I am making a conscious choice to change the language I am using- I will refer to the samples collected during the course of the encounter (medical forensic exam) with the patient who has experienced sexual assault as just that- samples (or sometimes specimens perhaps), but my plan is to no longer use the word “evidence”.  Perhaps this will start a new dialog- one that can bring up back to the healthcare as the primary focus of the exam- not the legal system.

[1]  National Center for Policy Analysis, Crime and Punishment in America, 1999.

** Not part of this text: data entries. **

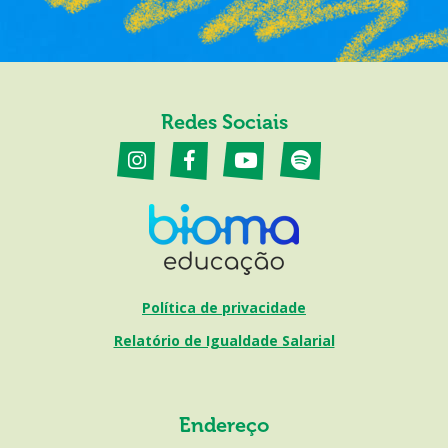
Redes Sociais
Política de privacidade
Relatório de Igualdade Salarial
Endereço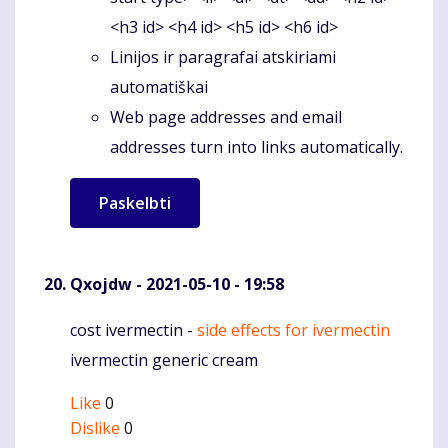
<h3 id> <h4 id> <h5 id> <h6 id>
Linijos ir paragrafai atskiriami
automatiškai
Web page addresses and email
addresses turn into links automatically.
Qxojdw
- 2021-05-10 - 19:58
cost ivermectin -
side effects for ivermectin
Komentaras
ivermectin generic cream
Like
0
Dislike
0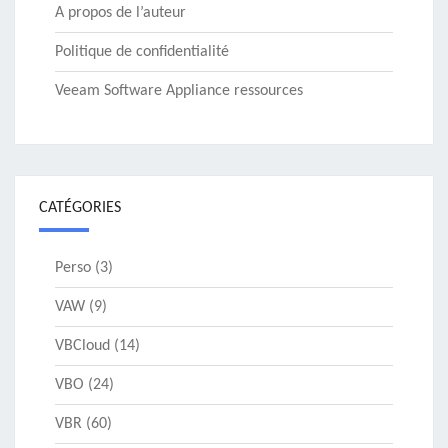
A propos de l’auteur
Politique de confidentialité
Veeam Software Appliance ressources
CATÉGORIES
Perso
(3)
VAW
(9)
VBCloud
(14)
VBO
(24)
VBR
(60)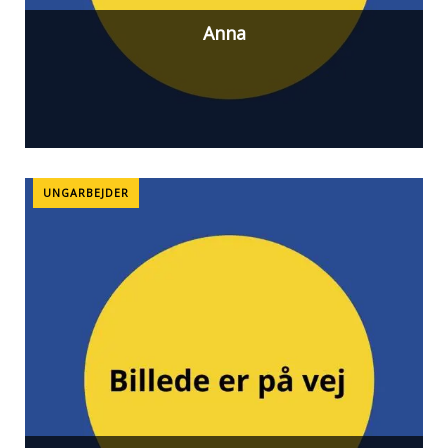
Anna
UNGARBEJDER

[2] FBI, Uniform Crime Reports: 2006-2010

4 replies on “The Language We Use”

I am thrilled that this topic is being discussed! I concur that the choicw of words is citaly important to conveying our true intent and purpose. I have been utilizing the term “specimen collection” in my teaching and writing for more than 5 years now.i am pleased to say I have seen a small but perceptible shift among our team members in how they discuss the role and responsibilities of the nurse examiner. There is a clear recognition that the exam is not about “evidence collection”, with a much welcomed increased emphasis on the “nurse” aspect of the role. More importantly, I am now refularly witnessing examiners articulating and clarifying the nursing foundation when giving testimony about the exams they conduct… Now is the time to get the language in our policies and protocols revised!

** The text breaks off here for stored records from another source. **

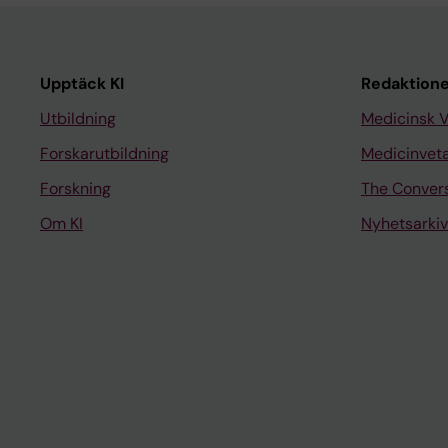
Upptäck KI
Redaktione
Utbildning
Medicinsk 
Forskarutbildning
Medicinvet
Forskning
The Conver
Om KI
Nyhetsarkiv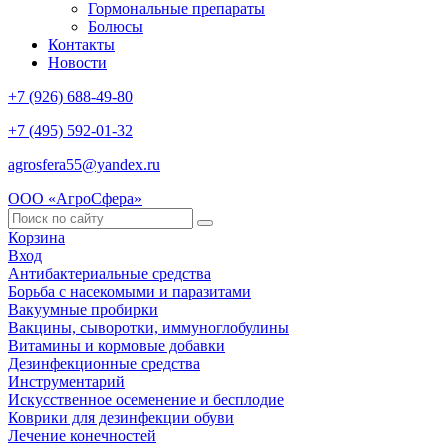
Гормональные препараты
Болюсы
Контакты
Новости
+7 (926) 688-49-80
+7 (495) 592-01-32
agrosfera55@yandex.ru
ООО «АгроСфера»
Корзина
Вход
Антибактериальные средства
Борьба с насекомыми и паразитами
Вакуумные пробирки
Вакцины, сыворотки, иммуноглобулины
Витамины и кормовые добавки
Дезинфекционные средства
Инструментарий
Искусственное осеменение и бесплодие
Коврики для дезинфекции обуви
Лечение конечностей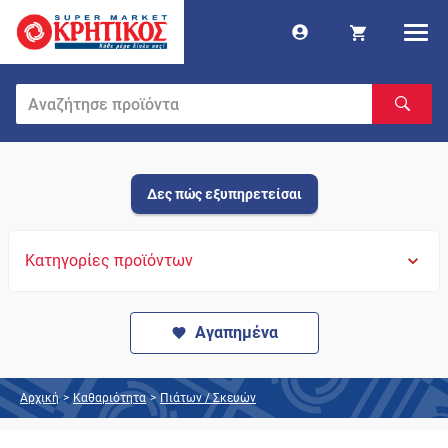
Δες πώς εξυπηρετείσαι
Κατηγορίες προϊόντων
Αγαπημένα
Αρχική
>
Καθαριότητα
>
Πιάτων / Σκευών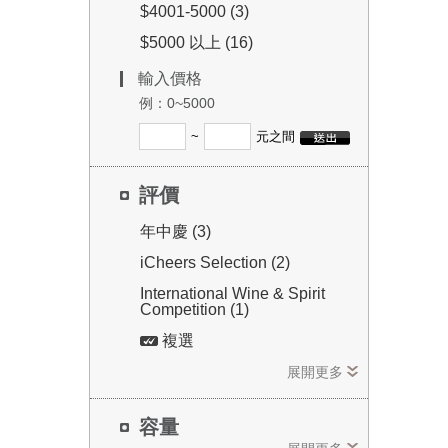
$4001-5000 (3)
$5000 以上 (16)
輸入價格
例：0~5000
~
元之間
評價
年中慶 (3)
iCheers Selection (2)
International Wine & Spirit
Competition (1)
複選
展開更多
容量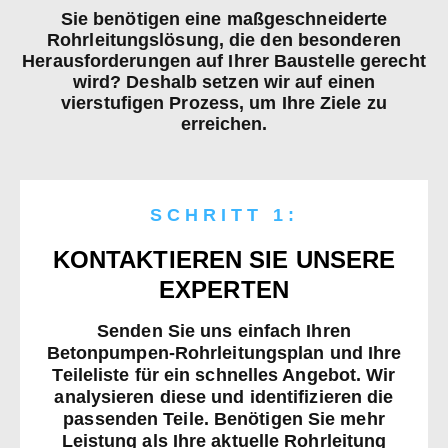
Sie benötigen eine maßgeschneiderte
Rohrleitungslösung, die den besonderen
Herausforderungen auf Ihrer Baustelle gerecht
wird? Deshalb setzen wir auf einen
vierstufigen Prozess, um Ihre Ziele zu
erreichen.
SCHRITT 1:
KONTAKTIEREN SIE UNSERE
EXPERTEN
Senden Sie uns einfach Ihren
Betonpumpen-Rohrleitungsplan und Ihre
Teileliste für ein schnelles Angebot. Wir
analysieren diese und identifizieren die
passenden Teile. Benötigen Sie mehr
Leistung als Ihre aktuelle Rohrleitung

Interesting discussion. I agree that we should be focusing on our role as nurses caring for patients who have experienced sexual assault. Is the patient coming to the SANE just for nursing assessment and care? Are they not also asking for evidence collection because this is not something that can be confortably done at the police station. Although some patients choose not to engage with law enforcement, they often still want evidence collection in case they change their minds. The evidence or samples are sent to the forensic lab and are no longer the property of the patient or the health care facility. The kit follows a chain of custody and is “taken into evidence.”
I agree that we have to be careful when we speak about evidence and that the use of “sample” may be more appropriate because we don’t know if the sample has any evidentiary value until it is analysed. I second Kim’s suggestion that we may be setting expections that the samples will be “evidence.”
If we go further with this separation between nursing and forensic evidence collection, would it be conceivable that a trained technician would collect the specimens while the SANE does the nursing care. Then, if the SANE does the nursing care, and it is based on all the nursing principles that we apply to all our patients–MIs, abdominal pain, lacerations–do we need the specialty of SANE?

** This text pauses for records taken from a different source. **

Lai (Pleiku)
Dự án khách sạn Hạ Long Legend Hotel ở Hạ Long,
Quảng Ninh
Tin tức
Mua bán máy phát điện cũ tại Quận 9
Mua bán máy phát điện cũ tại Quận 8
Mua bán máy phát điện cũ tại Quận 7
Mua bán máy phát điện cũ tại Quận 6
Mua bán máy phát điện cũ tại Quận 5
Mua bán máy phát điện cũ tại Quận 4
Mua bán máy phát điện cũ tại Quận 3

I certainly hear what you’re saying and very much appreciate you sharing your thoughts. The way I have always talked about the kit collection is that it’s done by me as a convenience to the patient. Yes, an evidence tech could do much of the sample collection, but why put a patient through 2 separate encounters when I have the education and experience to be able to conduct my assessment AND complete the kit for those patients who want it done. I can integrate both into a single episode of care. And in regards to whether the specialty of SANE is needed, I don’t think this changes that–the specialty is not based on our ability to complete the kit effectively, but on our ability to provide a holistic encounter that addresses all of the needs of the sexual assault patient, including both the short-and long-term healthcare implications of sexual violence; effective narrative and photodocumentation, and for those cases that go forward to trial, expert testimony.

I look forward to continued conversation about this with you and other FHO readers. Thanks again for sharing.